By David Young-
The Law Commission is to issue a wide ranging review of the attorney general’s powers to refer a case to the Court of Appeal because the sentence is ‘unduly lenient’ .
The comprehensive review, which will include a public consultation, follows calls from several leading bodies, including the Justice Select Committee and Westminster Commission on Miscarriages of Justice, for improvements to the law, the commission said.
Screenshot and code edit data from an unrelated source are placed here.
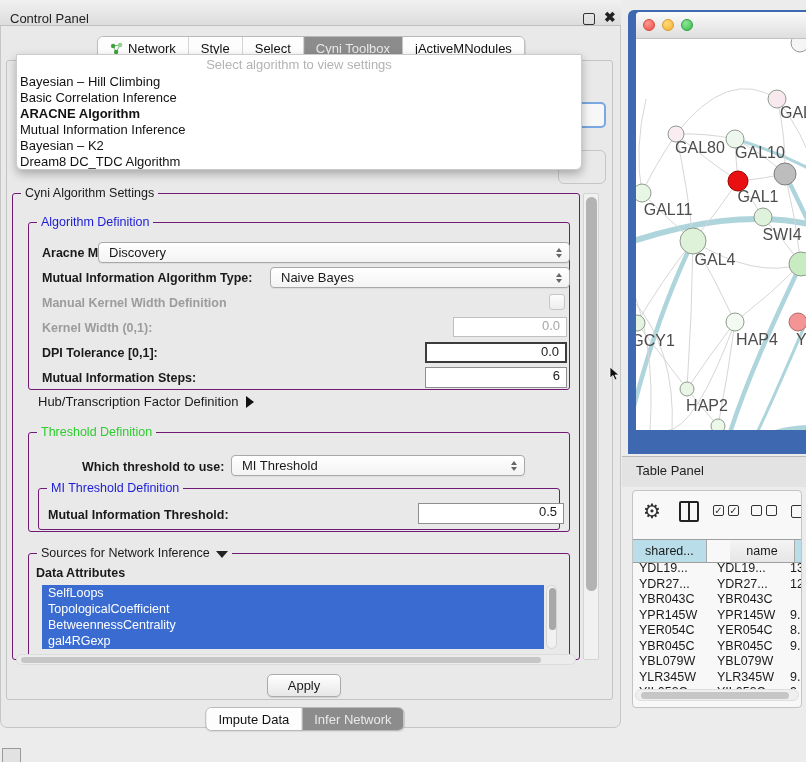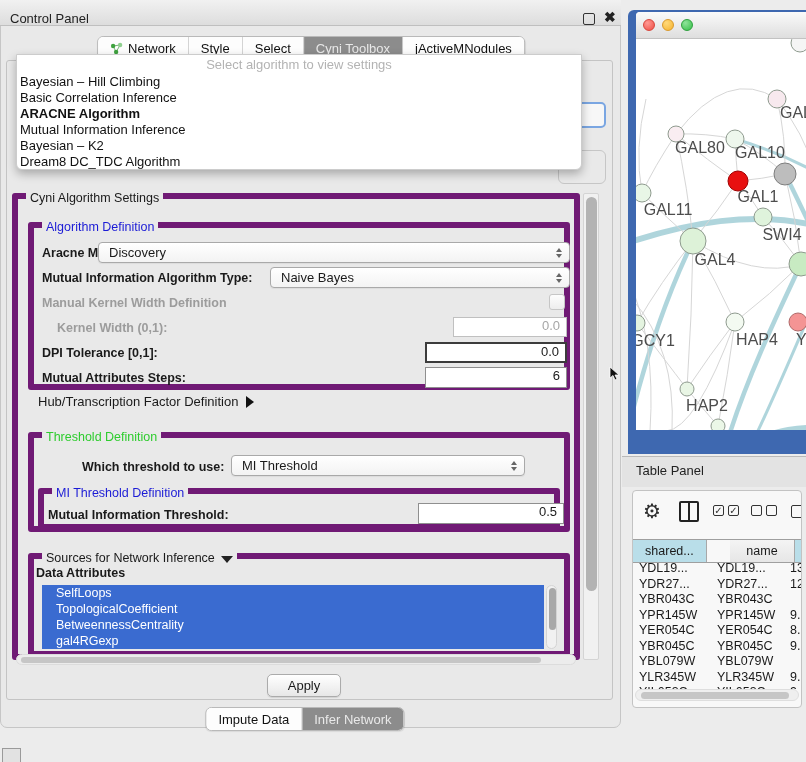--- a/index.html
+++ b/index.html
@@ -39,7 +39,7 @@
   .frag-box{left:558px;top:150px;width:46px;height:32px;border:1px solid #c6c6c6;border-radius:6px;z-index:5;}
 
   
-  .group{border:6px solid #701a75;border-radius:3px;box-sizing:border-box;}
+  .group{border:1px solid #701a75;border-radius:3px;box-sizing:border-box;}
   .legend{position:absolute;top:-8px;left:8px;background:#e9e9e9;padding:0 4px;font-size:12.5px;white-space:nowrap;}
   .legend.blue{color:#1b1bd6;}
   .legend.green{color:#2ecc2e;}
Miscarriages of justice are in direct conflict with the purpose of an equitable application of the law, and the government is determined to redress that.
The Commission has been asked by the Government to examine the need for reforms to the appeals system, to ensure that the courts have the right powers to enable the effective, efficient and appropriate resolution of appeals.
The comprehensive review, which will include a public consultation, follows calls from several leading bodies, including the Justice Select Committee and Westminster Commission on Miscarriages of Justice, for improvements to the law on appeals to be considered.
The new project will consider the need for reform, with particular focus on identifying any inconsistencies, uncertainties and gaps in the law that may be hindering the ability of the appeals system to function as effectively and fairly as possible.
Other areas to be considered include the powers of the Court of Appeal, including its power to order a re-trial of a case or substitute a conviction for another offence.
It also plans to examine whether there is evidence that the ‘safety test’ – used to grant an appeal against a conviction on the grounds that it is unsafe may make it difficult to correct miscarriages of justice.
The test used by the Criminal Cases Review Commission for when it can refer a case back to the Court of Appeal.
The Crown court’s sentencing powers for a new trial that is the result of an appeal.
Laws governing the retention and disclosure of evidence for a case, including after conviction, and retention and access to records of proceedings.
Professor Penney Lewis, law commissioner for criminal law, said: ‘The appeals system has faced calls for reform in recent years – often marked by conflicting views on the areas of law that should be changed. Our wide-ranging review of appeals will look at the evidence behind competing arguments for reform. We will closely scrutinise where the law is working well, and where it may be falling short.’
Campaign group APPEAL welcomed the announcement. Emily Bolton, director and founder, said: ‘We are pleased that the terms of reference encompass almost all of our major innocence initiative reform goals including post-conviction disclosure, the tests applied by the court and the commission, retention periods and access to transcripts.’
The review will begin with initial scoping and pre-consultation engagement with stakeholders, followed by a published consultation paper containing provisional proposals.